Ninety-six cards are far too many for any conjoint analysis Design of Experiments. The design must be optimized using a statistical software optimizer. Twenty to 30 cards is the recommended maximum number of cards for a single person to evaluate. While the minimum number of cards required is the number of terms selected plus one, it would be advantageous to have 30–50 percent more than the minimum number. Typically, all interactions are removed to reduce the number of cards; however, certain interactions can be selected by removing or adding the desired interactions. Figure 2 shows examples of two cards and Figure 3 shows the data collection worksheet where respondent and covariate information is captured. (Click on diagram to enlarge.)

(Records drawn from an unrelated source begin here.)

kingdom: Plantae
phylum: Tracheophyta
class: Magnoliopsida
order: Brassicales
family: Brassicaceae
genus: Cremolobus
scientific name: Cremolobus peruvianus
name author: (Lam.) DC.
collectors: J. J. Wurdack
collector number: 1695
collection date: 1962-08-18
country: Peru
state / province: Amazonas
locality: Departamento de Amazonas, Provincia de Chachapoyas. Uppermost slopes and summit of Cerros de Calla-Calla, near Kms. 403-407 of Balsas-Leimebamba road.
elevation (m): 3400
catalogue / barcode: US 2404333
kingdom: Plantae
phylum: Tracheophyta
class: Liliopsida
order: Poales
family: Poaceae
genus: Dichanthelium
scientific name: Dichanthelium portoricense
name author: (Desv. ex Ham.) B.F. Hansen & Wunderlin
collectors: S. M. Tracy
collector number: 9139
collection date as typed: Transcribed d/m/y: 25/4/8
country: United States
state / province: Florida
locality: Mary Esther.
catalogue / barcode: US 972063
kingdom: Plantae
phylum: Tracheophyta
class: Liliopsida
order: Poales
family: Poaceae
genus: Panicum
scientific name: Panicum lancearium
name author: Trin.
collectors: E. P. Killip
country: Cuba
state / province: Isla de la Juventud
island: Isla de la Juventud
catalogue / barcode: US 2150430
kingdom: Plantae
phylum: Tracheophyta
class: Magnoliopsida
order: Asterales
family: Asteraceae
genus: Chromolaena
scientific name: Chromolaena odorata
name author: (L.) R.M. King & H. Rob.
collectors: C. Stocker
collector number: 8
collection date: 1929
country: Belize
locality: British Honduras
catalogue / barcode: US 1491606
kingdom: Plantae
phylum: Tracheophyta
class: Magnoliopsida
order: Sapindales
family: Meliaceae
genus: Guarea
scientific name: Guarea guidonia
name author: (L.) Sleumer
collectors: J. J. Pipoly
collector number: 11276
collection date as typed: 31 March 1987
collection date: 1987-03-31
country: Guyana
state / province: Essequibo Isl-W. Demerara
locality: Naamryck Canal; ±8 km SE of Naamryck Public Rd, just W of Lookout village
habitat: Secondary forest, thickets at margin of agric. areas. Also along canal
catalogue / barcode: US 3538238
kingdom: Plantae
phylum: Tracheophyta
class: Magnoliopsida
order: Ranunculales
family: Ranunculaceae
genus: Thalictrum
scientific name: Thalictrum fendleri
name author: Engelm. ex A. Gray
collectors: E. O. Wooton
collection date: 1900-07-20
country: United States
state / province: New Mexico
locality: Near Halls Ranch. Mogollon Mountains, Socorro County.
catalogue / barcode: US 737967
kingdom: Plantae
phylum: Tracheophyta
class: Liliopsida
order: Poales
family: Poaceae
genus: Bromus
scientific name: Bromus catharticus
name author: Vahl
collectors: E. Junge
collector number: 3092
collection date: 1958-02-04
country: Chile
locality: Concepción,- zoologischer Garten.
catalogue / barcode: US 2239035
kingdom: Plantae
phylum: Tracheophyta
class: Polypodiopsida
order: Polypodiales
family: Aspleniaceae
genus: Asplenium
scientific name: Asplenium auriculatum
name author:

Figure 2: Cards derived from design of experiment

Figure 3: Data collection worksheet

To make sure the design works, the researcher should enter fictional or random data into the analysis. Next the researcher should analyze the data (do a dry run) to make sure that the conjoint design can be analyzed before a significant amount of time and effort is expended to collect actual data. The data to the left was used to dry run the analysis (Figure 4); the results of the Design of Experiments are shown to the right in Figure 5. (Click on diagram to enlarge.)

Figures 4 and 5: Fabricated data used to dry run the experiment and experimental dry run results

The researcher must now check for prohibited combinations. These are choices that do not exist. For the attributes and levels shown above, could any of these be prohibitive? In this example, a prohibited combination may be a high salary, well above average, in a low cost region such as Indiana. The results for the actual experiment (real data) are shown below in Figures 6 and 7. (Click on diagram to enlarge.)

Figure 6: Actual DOE results

Figure 7: Main effects plots

Best Practices Regarding Conjoint Analysis

The steps below provide best practices to follow when conducting a conjoint analysis:

  1. Create definitions for each attribute and level
  2. Create detailed profile cards
  3. Hand out profile cards to respondents
  4. Have the respondents group the cards into three piles representing preferences and order the cards by preference within each pile
  5. Respondents start with the top-ranked card and rate its attractiveness on a scale from 0 to 100 (0 least desirable, 100 most desirable)
  6. The researcher records and analyzes the data

Why Use Conjoint Choice Over Pareto/Tally Rankings?

If you considered Pareto/Tally Rankings over the use of conjoint analysis, the steps below show the advantages that conjoint analysis provides over the former:

  1. Choice reflects what people do when they make a selection
  2. Choice defines the competitive context
  3. A choice model is immediately useable
  4. People will almost always give their opinions about difference choices

Conjoint Analyis Provides A Powerful Tool For Quantifying Qualitative Data

Conjoint analysis is an excellent tool to quantify data otherwise thought to be only qualitative. As can be seen in this example, respondents’ feelings regarding job selection can be quantified based on their ranking of given combinations of key attributes provided at specific levels. The attributes are assigned P values, thus indicating their significance. In addition, a model can be created to predict respondents’ preferences. This valuable tool can be used to design systems and services to best capture the needs and desires of the customer.